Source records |
====

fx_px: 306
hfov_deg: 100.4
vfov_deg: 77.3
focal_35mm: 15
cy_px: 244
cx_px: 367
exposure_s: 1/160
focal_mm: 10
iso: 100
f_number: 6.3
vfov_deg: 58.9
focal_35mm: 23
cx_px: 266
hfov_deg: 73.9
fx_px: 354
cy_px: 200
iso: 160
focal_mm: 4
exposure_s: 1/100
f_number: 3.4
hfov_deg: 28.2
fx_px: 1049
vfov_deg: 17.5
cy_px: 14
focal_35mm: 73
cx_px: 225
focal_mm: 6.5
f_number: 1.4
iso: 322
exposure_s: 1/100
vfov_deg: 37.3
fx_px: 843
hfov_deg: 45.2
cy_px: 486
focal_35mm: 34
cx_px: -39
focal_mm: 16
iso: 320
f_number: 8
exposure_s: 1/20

====

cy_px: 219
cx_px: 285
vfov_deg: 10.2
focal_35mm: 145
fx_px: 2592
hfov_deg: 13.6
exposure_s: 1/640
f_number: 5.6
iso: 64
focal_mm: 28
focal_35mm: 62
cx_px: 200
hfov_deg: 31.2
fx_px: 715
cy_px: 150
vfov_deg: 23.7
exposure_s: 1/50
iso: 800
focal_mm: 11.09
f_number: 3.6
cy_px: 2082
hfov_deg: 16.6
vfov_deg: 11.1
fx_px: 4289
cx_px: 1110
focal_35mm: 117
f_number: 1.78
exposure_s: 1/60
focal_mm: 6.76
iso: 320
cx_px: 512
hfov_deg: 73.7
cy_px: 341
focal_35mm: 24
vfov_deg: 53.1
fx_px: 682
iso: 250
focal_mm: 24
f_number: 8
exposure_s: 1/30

====

Exercise |
From the records above, give again exactly the lines running from the line with "focal_35mm: 24" to the line with "exposure_s: 1/30", inclusive.

Written response |
focal_35mm: 24
vfov_deg: 53.1
fx_px: 682
iso: 250
focal_mm: 24
f_number: 8
exposure_s: 1/30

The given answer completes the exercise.